# Start of Text segment

They could have been comfortably ahead by the break, but Kris Commons saw two efforts clip the bar and Georgios Samaras was hustled out of a clear scoring opportunity by Mohamadou Sissoko.

That said, Killie – who won on their previous visit to Parkhead in October – believed they should have been the side to take the lead.

Under intense pressure from Ross Barbour, Charlie Mulgrew got into a fankle near his goal line.

Lukasz Zaluska scooped the ball out, but Barbour and his team-mates were convinced it had crossed the line.

The assistant referee, whose view was obscured, stood motionless at the corner flag, and it was referee Calum Murray who made the call, inexplicably awarding Celtic a free-kick some 10 yards from the point of contention.

It was perhaps just as well Killie boss Kenny Shiels was confined to the stand, as he serves his latest ban.

He was certainly much happier when Cillian Sheridan did get the goal which brought Killie level two minutes after the break.

William Gros got the better of Wanyama – moved into defence in the reshuffle after the departure of Izzy then Samaras, who also appeared to damage a thigh – before sending the ball to the former Celt, who rammed his shot into the net from close range.

The fact parity was established for only two minutes before Matthews struck confirmed that the Celtic players had no desire to face another tongue lashing.

Though Killie were given more sights of goal than Lennon would like – Barbour had a rasper of a shot from 25 yards which stung the palms of Zaluska and Jerome Tesselaar sent one dipping over the bar after

getting the better of Wanyama – the overall quality of performance was far superior to that which had been delivered at Hampden.

# End of Text segment
# Start of Data supplied

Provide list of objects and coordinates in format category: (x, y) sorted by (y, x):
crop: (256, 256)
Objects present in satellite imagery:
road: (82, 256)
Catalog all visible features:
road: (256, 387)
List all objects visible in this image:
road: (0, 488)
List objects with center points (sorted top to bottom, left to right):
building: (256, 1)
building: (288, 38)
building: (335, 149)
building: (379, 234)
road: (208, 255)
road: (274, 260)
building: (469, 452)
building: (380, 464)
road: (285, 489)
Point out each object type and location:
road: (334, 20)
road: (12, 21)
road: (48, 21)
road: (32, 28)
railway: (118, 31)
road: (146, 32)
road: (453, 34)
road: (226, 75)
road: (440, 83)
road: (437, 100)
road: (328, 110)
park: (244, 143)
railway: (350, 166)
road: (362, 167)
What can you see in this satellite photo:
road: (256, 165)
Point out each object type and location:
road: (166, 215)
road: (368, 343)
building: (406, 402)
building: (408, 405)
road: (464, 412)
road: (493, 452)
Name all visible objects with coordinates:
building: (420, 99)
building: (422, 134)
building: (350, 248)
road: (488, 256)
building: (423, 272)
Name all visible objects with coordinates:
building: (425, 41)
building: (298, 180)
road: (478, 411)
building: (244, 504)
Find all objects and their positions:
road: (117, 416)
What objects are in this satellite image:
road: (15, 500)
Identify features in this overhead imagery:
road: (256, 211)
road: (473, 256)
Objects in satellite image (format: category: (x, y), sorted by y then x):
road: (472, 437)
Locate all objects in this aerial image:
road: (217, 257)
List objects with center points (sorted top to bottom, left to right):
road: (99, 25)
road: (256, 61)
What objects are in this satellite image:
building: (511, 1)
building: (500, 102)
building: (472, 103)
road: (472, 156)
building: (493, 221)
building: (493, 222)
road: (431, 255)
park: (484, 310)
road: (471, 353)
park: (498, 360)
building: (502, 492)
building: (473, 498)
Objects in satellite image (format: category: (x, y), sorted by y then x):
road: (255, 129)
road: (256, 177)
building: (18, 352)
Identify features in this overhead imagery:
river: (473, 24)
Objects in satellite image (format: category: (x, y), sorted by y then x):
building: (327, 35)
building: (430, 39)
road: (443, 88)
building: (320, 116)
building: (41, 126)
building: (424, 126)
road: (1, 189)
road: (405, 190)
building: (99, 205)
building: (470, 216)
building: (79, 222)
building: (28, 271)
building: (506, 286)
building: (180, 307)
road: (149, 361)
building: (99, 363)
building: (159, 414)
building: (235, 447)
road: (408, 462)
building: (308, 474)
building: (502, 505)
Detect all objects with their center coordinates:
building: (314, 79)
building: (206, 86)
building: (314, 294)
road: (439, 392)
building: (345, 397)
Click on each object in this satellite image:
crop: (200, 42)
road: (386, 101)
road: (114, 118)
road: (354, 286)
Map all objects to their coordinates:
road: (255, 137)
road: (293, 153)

# End of Data supplied

• **Written problem**:
Continue the match report on Celtic against Kilmarnock, picking up after its final sentence.

• **Written response**:
Had Commons and Hooper, in particular, had their shooting boots on, the margin of victory would have been far wider.

As it was, it was left to Anthony Stokes to come off the bench and get his first of a troubled season – set up by Hooper – to finally take the game beyond Killie with 12 minutes remaining.

Matthews popped up with goal No.4 five minutes later, knocking a cross from Stokes over the line from close range for a rare double for the full-back.

Regaining the winning thread was the objective, and the march towards retaining the SPL title is back on track as Celtic surge 15 points clear.

Now their attention will be turned towards Sunday's William Hill Scottish Cup fifth-round tie at Kirkcaldy against Raith Rovers.

Lennon, like the Celtic fans, will hope a full complement of star players are available for that game, with the window having closed without Hooper, Wanyama or anyone else being allowed to escape.

January has proved to be a testing time for Lennon, and, ultimately, for his players.

February – with the first Champions League last 16 tie against Juventus at its heart – is unlikely to be any less traumatic.